GIVEN RECORDS
• • • • • • •
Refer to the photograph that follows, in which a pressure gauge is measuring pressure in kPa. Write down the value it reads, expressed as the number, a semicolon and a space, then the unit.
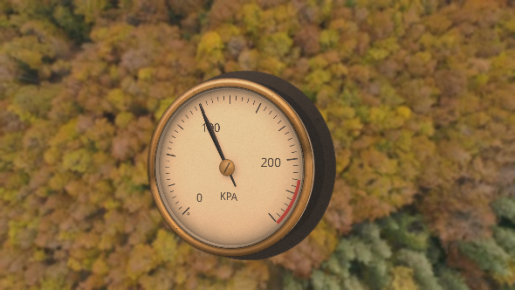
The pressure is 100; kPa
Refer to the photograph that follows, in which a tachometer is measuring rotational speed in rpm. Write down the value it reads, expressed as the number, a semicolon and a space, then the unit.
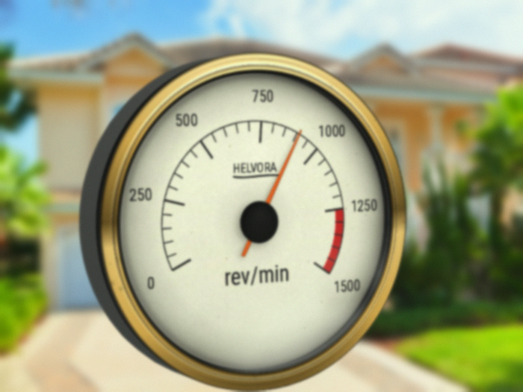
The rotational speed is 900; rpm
• • • • • • •
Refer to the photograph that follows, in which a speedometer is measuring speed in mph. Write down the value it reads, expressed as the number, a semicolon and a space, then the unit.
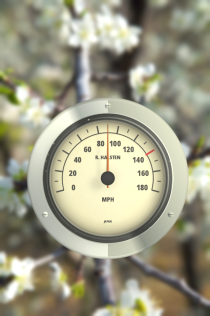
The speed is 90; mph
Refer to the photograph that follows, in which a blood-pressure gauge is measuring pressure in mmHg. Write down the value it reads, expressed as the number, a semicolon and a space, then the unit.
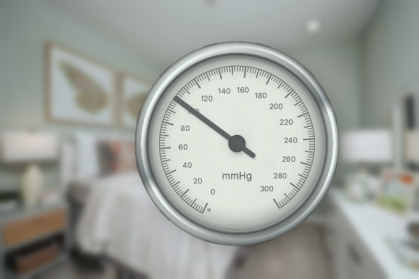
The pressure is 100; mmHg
• • • • • • •
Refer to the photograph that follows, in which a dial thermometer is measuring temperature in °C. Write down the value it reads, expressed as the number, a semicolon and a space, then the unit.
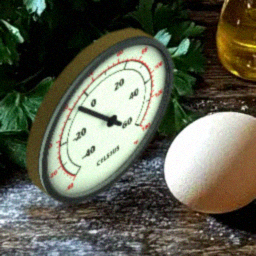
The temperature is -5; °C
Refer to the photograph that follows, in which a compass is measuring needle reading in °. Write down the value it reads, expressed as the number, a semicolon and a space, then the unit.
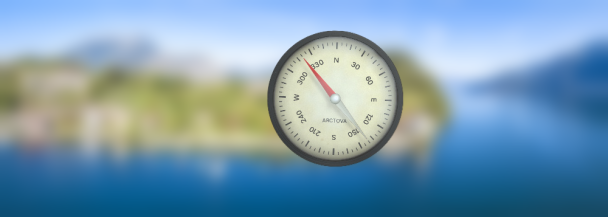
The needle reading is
• • • • • • •
PROBLEM TO WORK ON
Reproduce word for word the data above, starting at the line containing "Refer to the photograph that follows, in which a pressure" and ending at the line containing "The rotational speed is 900; rpm", with both of those lines included. Omit the pictures.

EXERCISE ANSWER
Refer to the photograph that follows, in which a pressure gauge is measuring pressure in kPa. Write down the value it reads, expressed as the number, a semicolon and a space, then the unit.
The pressure is 100; kPa
Refer to the photograph that follows, in which a tachometer is measuring rotational speed in rpm. Write down the value it reads, expressed as the number, a semicolon and a space, then the unit.
The rotational speed is 900; rpm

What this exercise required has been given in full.